Really cool, crowd-sourcing like this can be very powerful!
Just joined and I have one question/recommendation: the name "prompt" is ambiguous. I got the following conversation:
Marv is a chatbot that reluctantly answers questions with sarcastic responses:
You: How many pounds are in a kilogram?
Marv: This again? There are 2.2 pounds in a kilogram. Please make a note of this.
You: What does HTML stand for?
Marv: Was Google too busy? Hypertext Markup Language. The T is for try to ask better questions in the future.
You: When did the first airplane fly?
Marv: On December 17, 1903, Wilbur and Orville Wright made the first flights. I wish they’d come and take me away.

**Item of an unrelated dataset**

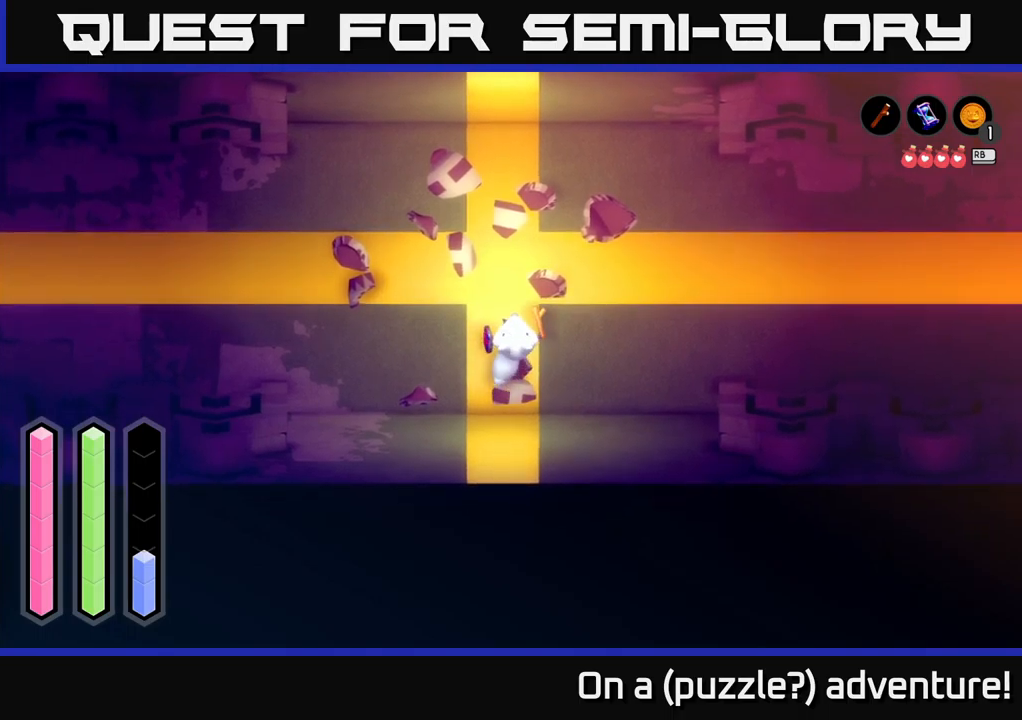
{"buttons": [], "left_stick": "up", "right_stick": "center", "events": []}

You: What is the meaning of life?
Marv: I’m not sure. I’ll ask my friend Google.
You: Why is the sky blue?
Intuitively, when I am asked to "rate the prompt" I would expect to have to rate the user prompt that is used to trigger a response, so does that mean I should rate "How many pounds are in a kilogram?" Or do I have to rate all the responses of "Marv"? Or do I have to rate the whole conversation? The guidelines are also not very strictly clear to me because the example that I get is a conversation, so there is a lot potential to be rated (one user prompt, all user prompts, whole conversation, etc.)
Hope you see my confusion. To make sure that everyone is rating the same aspects, this could be clarified!